Description of the task ::
Among the records below, find the line that has "vfov_deg: 10.4"; from there, give the lines again exactly, and stop after the line that has "focal_mm: 6.3".

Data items
####

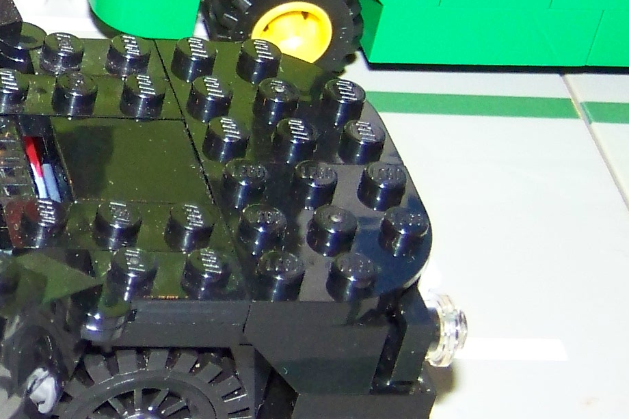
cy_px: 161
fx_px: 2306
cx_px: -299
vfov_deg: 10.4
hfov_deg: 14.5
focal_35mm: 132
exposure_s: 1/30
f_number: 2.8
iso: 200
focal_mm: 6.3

####

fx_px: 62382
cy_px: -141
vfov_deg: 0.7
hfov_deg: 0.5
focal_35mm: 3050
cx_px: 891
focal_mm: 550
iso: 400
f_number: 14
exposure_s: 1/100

####

Result of this task ::
vfov_deg: 10.4
hfov_deg: 14.5
focal_35mm: 132
exposure_s: 1/30
f_number: 2.8
iso: 200
focal_mm: 6.3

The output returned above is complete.